#### TASK DESCRIPTION:
From the records below, count the lines holding the string "hand". Only the number is wanted.

[Extracted data entries]
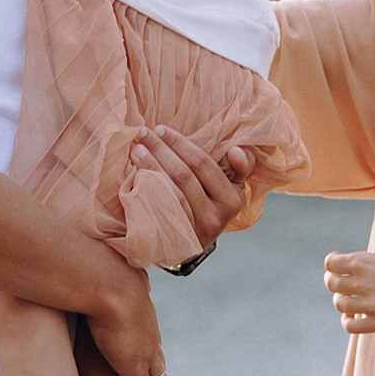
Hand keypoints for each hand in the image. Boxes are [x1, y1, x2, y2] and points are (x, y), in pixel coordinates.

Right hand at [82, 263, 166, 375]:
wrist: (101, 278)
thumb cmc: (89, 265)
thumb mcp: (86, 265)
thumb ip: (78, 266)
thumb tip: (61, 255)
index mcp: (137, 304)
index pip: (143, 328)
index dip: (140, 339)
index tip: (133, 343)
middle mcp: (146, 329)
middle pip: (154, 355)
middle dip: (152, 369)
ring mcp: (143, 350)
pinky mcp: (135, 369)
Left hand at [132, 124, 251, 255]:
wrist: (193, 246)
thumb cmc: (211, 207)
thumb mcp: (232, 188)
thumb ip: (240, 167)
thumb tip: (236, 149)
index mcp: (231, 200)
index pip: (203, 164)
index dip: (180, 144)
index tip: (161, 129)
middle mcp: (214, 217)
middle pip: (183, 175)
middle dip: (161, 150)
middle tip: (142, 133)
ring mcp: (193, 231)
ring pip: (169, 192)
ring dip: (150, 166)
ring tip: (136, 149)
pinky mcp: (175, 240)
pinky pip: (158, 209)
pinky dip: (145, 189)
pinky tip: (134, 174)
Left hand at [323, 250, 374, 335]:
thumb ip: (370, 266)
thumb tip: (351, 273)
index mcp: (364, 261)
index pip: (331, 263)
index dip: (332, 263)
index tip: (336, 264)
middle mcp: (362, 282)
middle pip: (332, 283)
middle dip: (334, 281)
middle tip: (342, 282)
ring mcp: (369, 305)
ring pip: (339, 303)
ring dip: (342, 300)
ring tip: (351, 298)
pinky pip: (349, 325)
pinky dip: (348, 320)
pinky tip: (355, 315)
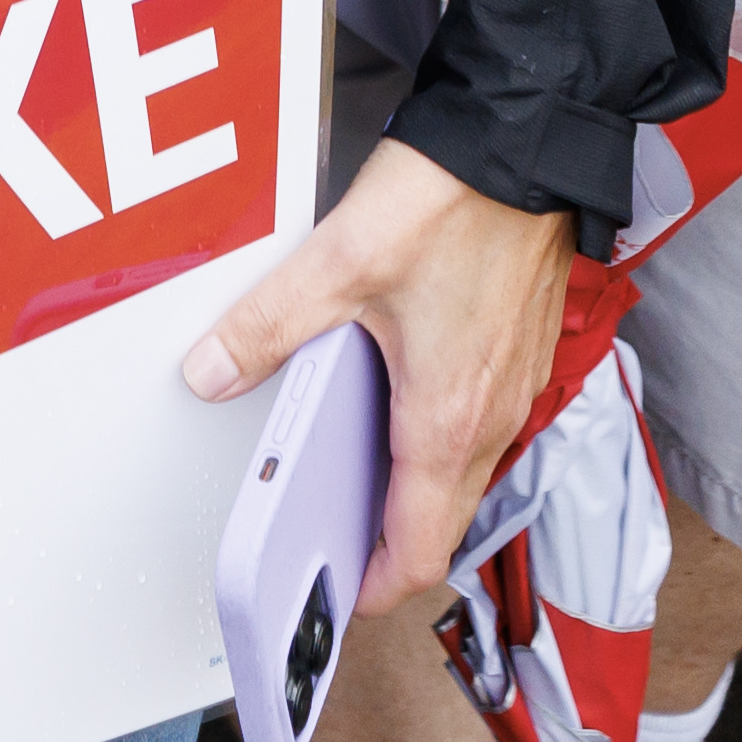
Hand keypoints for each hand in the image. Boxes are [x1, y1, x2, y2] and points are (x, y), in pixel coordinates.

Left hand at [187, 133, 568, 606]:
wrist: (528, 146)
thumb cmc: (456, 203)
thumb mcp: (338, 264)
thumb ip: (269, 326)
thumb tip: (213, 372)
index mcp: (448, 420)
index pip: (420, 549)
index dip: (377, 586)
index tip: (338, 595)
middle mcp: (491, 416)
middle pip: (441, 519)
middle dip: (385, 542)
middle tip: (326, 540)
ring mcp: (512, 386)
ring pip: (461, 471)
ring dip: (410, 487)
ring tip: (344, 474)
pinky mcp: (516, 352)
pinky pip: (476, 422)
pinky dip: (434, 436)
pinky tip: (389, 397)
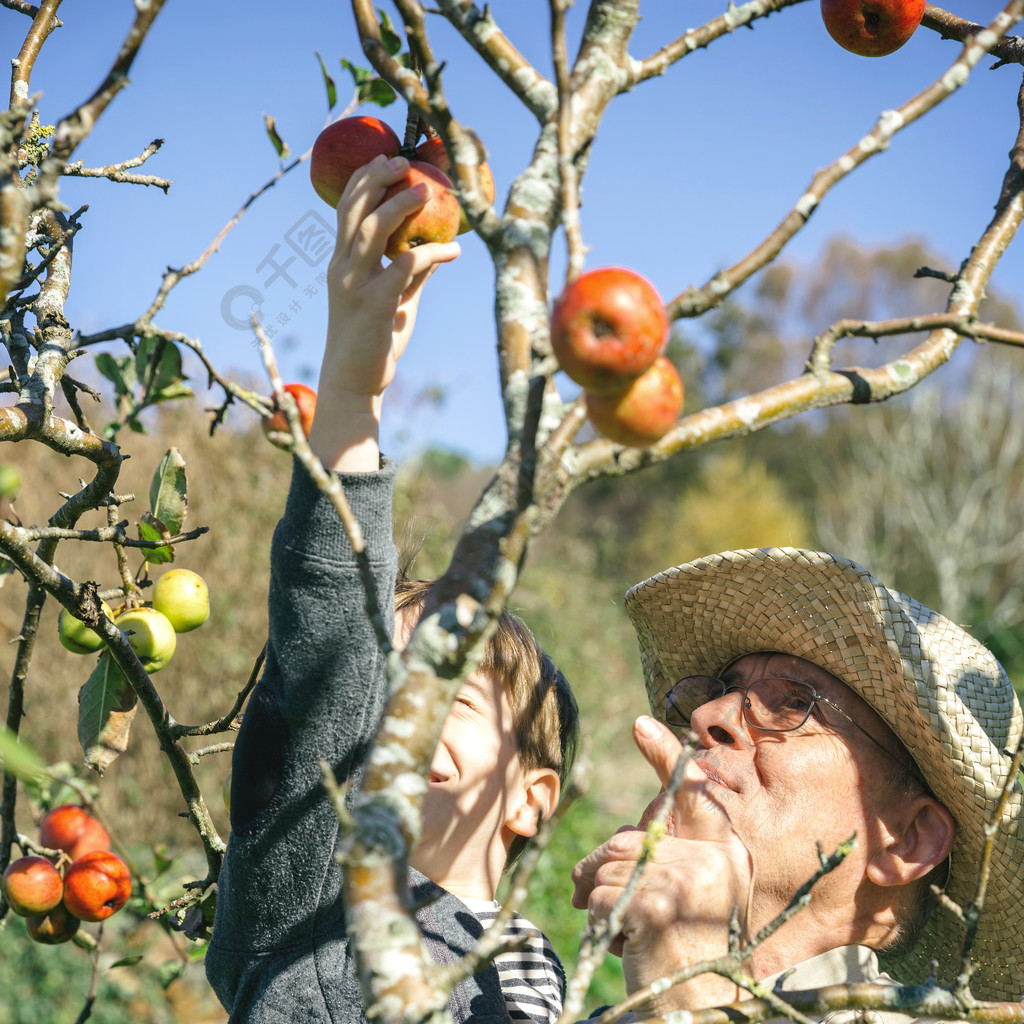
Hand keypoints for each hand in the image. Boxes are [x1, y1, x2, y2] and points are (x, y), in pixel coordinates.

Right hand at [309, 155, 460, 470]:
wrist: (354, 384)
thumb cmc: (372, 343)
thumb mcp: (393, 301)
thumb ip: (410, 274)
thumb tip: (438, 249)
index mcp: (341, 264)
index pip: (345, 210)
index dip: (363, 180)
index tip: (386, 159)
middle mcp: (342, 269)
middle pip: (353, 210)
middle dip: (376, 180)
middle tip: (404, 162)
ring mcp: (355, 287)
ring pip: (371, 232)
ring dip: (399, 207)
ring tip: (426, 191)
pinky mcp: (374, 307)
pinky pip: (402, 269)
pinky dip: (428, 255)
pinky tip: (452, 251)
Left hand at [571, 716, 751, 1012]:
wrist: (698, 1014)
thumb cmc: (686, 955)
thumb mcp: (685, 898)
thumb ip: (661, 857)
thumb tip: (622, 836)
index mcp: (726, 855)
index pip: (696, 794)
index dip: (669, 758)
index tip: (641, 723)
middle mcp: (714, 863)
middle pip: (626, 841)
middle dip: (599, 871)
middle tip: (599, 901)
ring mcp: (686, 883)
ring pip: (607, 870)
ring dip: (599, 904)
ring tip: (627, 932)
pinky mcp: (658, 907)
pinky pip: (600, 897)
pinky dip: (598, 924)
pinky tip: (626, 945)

* * *

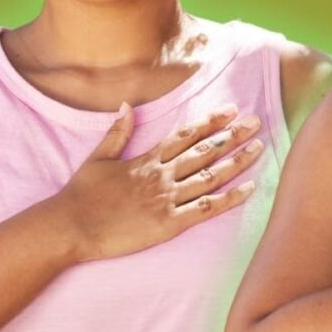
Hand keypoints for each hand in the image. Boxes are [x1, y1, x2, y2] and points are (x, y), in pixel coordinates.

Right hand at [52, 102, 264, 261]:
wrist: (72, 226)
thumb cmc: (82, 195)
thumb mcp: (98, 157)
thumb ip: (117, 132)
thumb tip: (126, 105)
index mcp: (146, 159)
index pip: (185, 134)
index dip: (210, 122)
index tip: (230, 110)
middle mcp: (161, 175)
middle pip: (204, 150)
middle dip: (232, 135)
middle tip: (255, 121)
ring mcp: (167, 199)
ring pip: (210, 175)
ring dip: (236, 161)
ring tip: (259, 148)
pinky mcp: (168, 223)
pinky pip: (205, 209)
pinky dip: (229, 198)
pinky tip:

#### ANSWER:
11